L'ONU a autorisé la Palestine à nommer son bureau de représentation auprès de l'ONU en tant que « Mission permanente d'observation de l'État de Palestine auprès des Nations Unies », [605] et la Palestine a commencé à renommer son nom en conséquence sur les timbres postaux, les documents officiels et passeports, [603] [606] alors qu'il a chargé ses diplomates de représenter officiellement « l'État de Palestine », par opposition à « l'Autorité nationale palestinienne ». [603] De plus, le 17 décembre 2012, le chef du protocole de l'ONU, Yeocheol Yoon, a décidé que « la désignation d'« État de Palestine » sera utilisée par le Secrétariat dans tous les documents officiels des Nations Unies », [607] reconnaissant ainsi l'OLP-proclamé État de Palestine comme étant souverain sur les territoires palestiniens et ses citoyens en vertu du droit international.
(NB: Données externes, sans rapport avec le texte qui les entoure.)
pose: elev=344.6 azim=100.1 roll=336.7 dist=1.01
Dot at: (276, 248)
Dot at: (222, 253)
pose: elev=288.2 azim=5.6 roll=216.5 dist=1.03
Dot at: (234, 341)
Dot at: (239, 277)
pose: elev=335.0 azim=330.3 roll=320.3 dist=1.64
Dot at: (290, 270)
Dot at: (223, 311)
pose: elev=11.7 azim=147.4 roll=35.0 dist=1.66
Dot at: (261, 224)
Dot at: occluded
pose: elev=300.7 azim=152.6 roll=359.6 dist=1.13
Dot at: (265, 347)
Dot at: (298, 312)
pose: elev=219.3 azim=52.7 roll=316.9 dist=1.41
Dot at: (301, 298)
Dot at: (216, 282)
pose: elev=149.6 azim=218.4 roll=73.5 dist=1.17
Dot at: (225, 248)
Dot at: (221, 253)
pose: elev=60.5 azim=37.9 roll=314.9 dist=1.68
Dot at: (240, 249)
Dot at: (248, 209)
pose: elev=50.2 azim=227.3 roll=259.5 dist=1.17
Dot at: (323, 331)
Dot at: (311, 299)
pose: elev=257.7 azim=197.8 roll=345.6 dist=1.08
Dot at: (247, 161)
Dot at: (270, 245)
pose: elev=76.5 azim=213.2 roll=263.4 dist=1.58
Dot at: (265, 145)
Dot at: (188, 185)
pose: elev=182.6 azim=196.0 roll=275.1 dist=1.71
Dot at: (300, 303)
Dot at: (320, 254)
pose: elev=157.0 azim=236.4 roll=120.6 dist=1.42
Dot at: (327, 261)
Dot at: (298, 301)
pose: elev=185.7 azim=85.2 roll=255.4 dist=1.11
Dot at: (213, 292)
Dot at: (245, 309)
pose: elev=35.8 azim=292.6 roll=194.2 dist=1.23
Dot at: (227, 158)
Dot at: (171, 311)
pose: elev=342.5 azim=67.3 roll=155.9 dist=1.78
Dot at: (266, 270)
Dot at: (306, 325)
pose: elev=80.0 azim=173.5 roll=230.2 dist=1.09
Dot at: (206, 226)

En février 2013, 131 (67,9 %) des 193 États membres des Nations Unies avaient reconnu l'État de Palestine. De nombreux pays qui ne reconnaissent pas l'État de Palestine reconnaissent néanmoins l'OLP comme le « représentant du peuple palestinien ».


Conséquences

L'importance politique de la guerre de 1967 était immense. Israël a démontré qu'il était capable et désireux de lancer des frappes stratégiques qui pourraient changer l'équilibre régional. L'Egypte et la Syrie ont appris des leçons tactiques et lanceraient une attaque en 1973 pour tenter de récupérer leur territoire perdu.

Après la guerre, Israël a connu une vague d'euphorie nationale et la presse a loué les performances militaires pendant des semaines. De nouvelles « pièces de la victoire » ont été frappées pour célébrer. En outre, l'intérêt du monde pour Israël s'est accru et l'économie du pays, qui était en crise avant la guerre, a prospéré grâce à un afflux de touristes et de dons, ainsi qu'à l'extraction de pétrole du Sinaï. puits.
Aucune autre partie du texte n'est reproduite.